=== WORK ORDER 1 ===
Repeat the fishing reel forum thread below word for word, from "## bamafan611 (Mar" up to and including "(Jan 28, 2009)".
=== WORK ORDER 2 ===
In the fishing reel forum thread below, what happens to the drag on the Syncro versions when the reel handle is turned back one-quarter turn?
=== WORK ORDER 3 ===
Pick up the fishing reel forum thread below after its last sentence and continue it.

=== DOCUMENT TEXT ===

# For Pompano Joe



## bamafan611 (Mar 1, 2010)

Joe , I couldn't load pictures in the private message. Here are the pics of the 7000. Thank You for your help.


----------



## Pompano Joe (Jan 28, 2009)

*Syncro*

Great looking reel, Bamafan! The Syncro only affects the drag on the reel, so should not at all handicap your casting ability. Basically the Syncro versions allow you to reduce drag by turning the reel handle back one-quarter turn. Reel it forward and it reengages the full drag. Not sure how I'd use that, but interesting non the less.

Here's on of the last really nice 7000s I've had through the shop. It's a "designed in Sweden" reel, but beautiful color combination and condition. Also a pic of my all time favorite, the 6500 CT Blue Yonder.

=== DATASET EXCERPTS ===
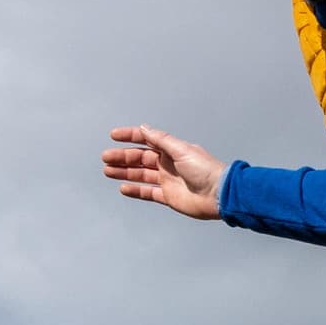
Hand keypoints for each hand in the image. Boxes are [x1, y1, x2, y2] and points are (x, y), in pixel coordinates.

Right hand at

==

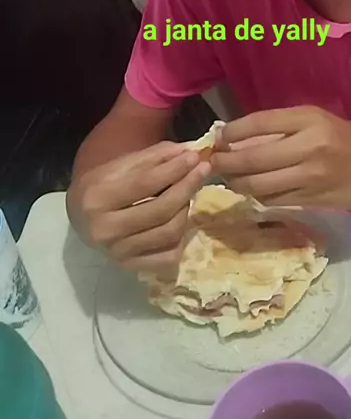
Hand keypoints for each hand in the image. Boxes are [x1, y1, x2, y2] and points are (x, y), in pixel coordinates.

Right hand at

=== RESPONSE 1 ===
## bamafan611 (Mar 1, 2010)

Joe , I couldn't load pictures in the private message. Here are the pics of the 7000. Thank You for your help.


----------



## Pompano Joe (Jan 28, 2009)

=== RESPONSE 2 ===
The drag is reduced.

=== RESPONSE 3 ===
Talk to you soon.


----------



## bamafan611 (Mar 1, 2010)

Joe, both of those are just some beautiful reels. If you ever have one like the green one come in that you are willing to sell.. Please Please give me a call. Shoud be getting mine in a few days. 
Thank You Again
Terry


----------



## fairpoint (May 9, 2013)

I've got a few 10000 automatics.....what are they worth in the reel world..?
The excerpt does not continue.